É o que revela a restauração deste políptico dos irmãos Van Eyck, na cidade de Gante, no norte da Bélgica.

“Podemos dizer que isto é equivalente à redescoberta da Capela Sistina após a restauração do teto de Michelangelo”, afirma à AFP Marie Postec, restauradora do Instituto Real do Patrimônio Artístico (IRPA) de Bruxelas.

“A obra original estava escondida por mantos de sujeira. As cores estavam totalmente alteradas.

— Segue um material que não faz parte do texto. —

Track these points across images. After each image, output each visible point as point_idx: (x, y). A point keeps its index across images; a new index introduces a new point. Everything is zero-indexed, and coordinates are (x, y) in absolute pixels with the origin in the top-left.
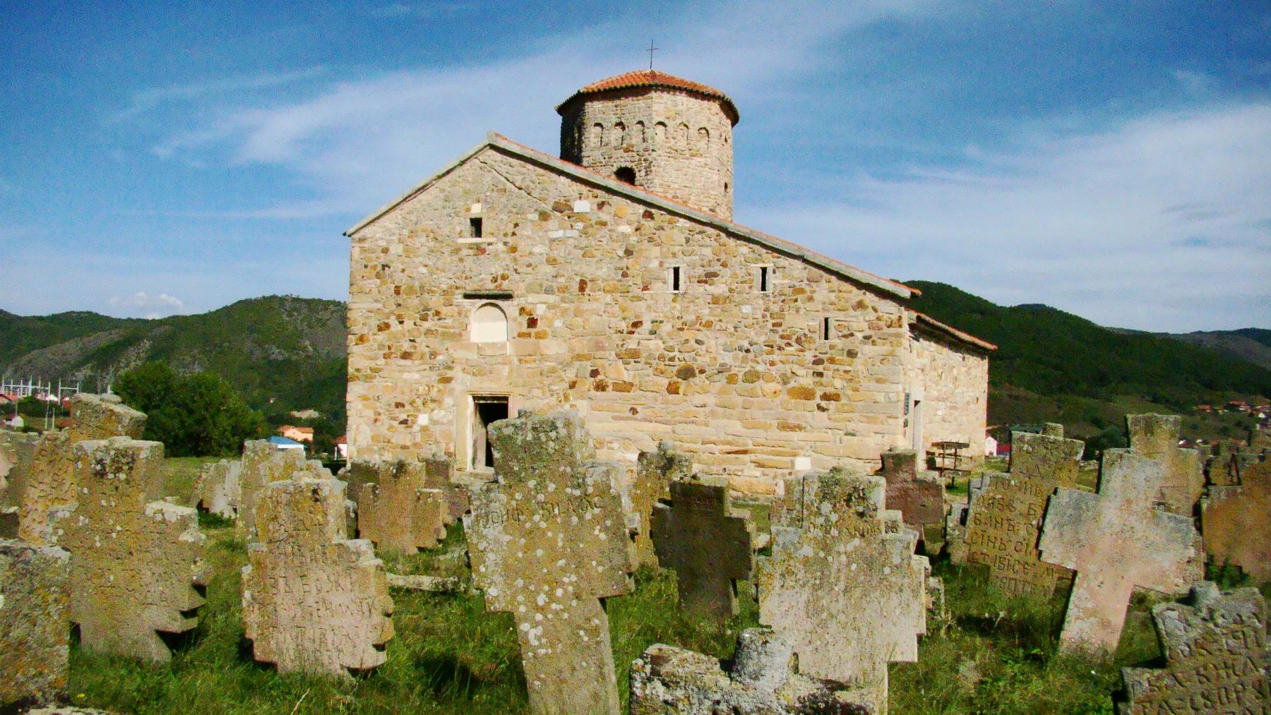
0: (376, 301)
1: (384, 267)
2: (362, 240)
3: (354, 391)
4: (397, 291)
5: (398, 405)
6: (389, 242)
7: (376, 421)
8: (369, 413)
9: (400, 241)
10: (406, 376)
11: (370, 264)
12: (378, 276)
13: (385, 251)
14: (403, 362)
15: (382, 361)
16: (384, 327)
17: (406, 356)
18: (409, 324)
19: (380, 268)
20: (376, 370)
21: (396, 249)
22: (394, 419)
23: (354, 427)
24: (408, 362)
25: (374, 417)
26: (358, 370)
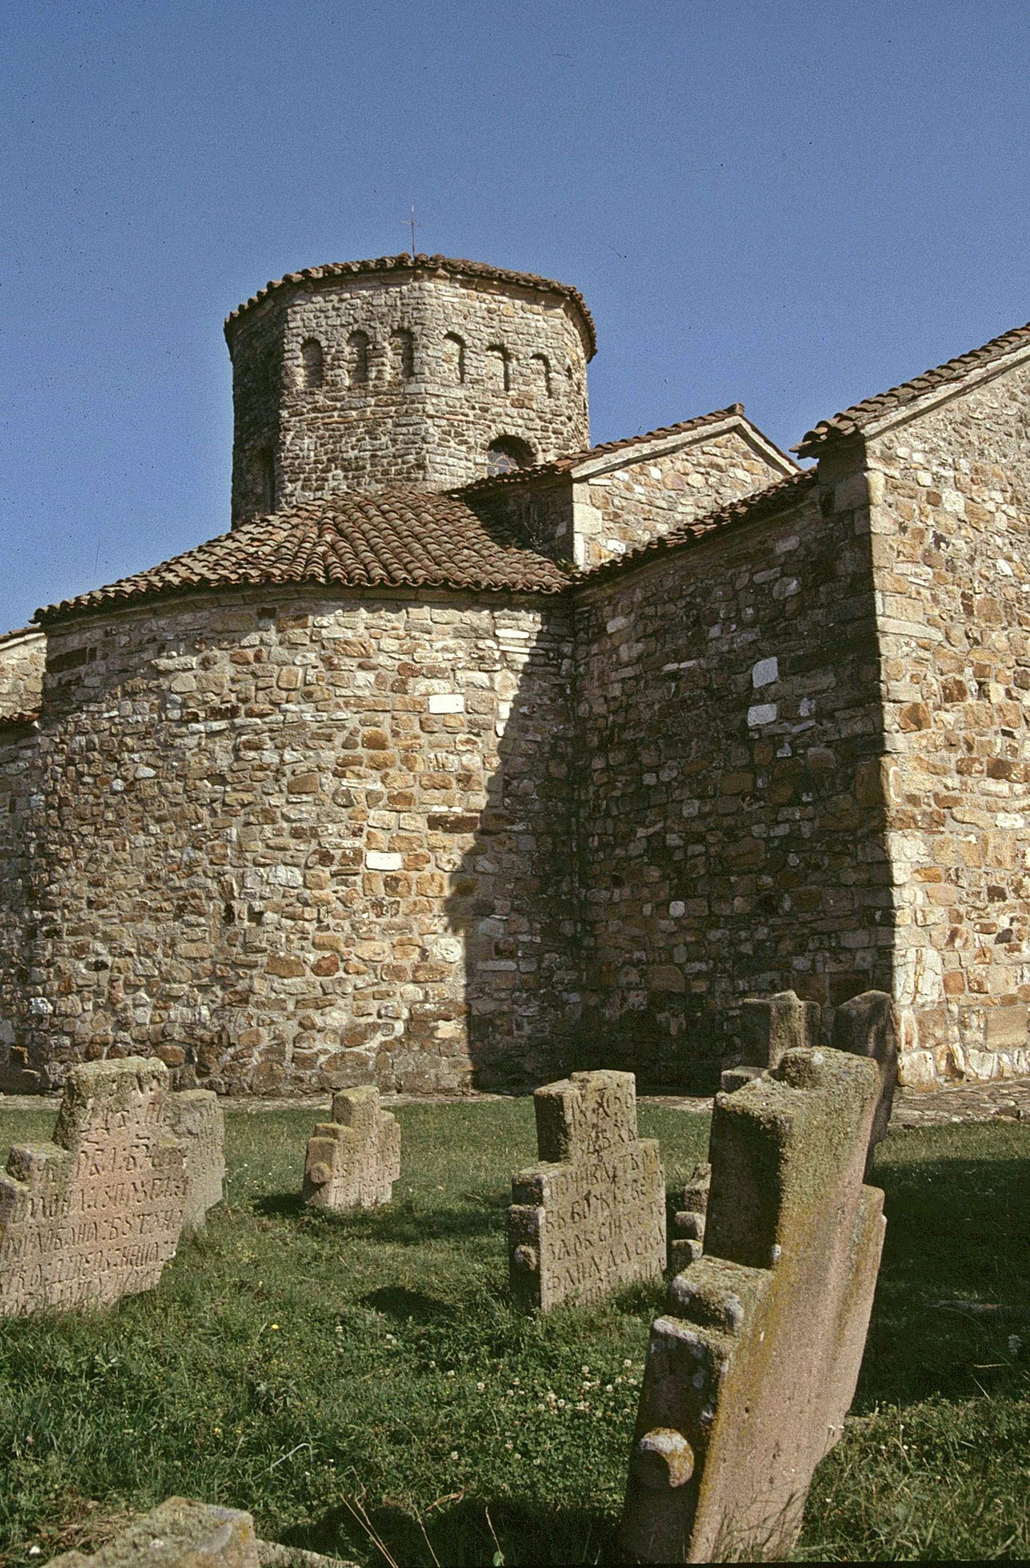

Hoje, acontece a mesma coisa aqui, temos a oportunidade de testemunhar o renascimento de uma obra”, explica a restauradora durante a apresentação da primeira fase de tratamento do Cordeiro.

Há uma semana, os painéis externos do retábulo e suas molduras voltaram à catedral de Saint Bavo, em Gante, província de Flandes oriental, depois de passar quatro anos na sede do IRPA, onde foram estudados. O instituto tinha realizado a última grande restauração desta obra entre 1950 e 1951.

Sobre os oito painéis restaurados – o políptico reúne 24 no total -, pode-se contemplar a Anunciação da Virgem, dois São João (o Evangelista e o Batista, padroeiro de Gante) e os mecenas do quadro: o rico comerciante Joos Vijdt e sua mulher Elisabeth Borluut.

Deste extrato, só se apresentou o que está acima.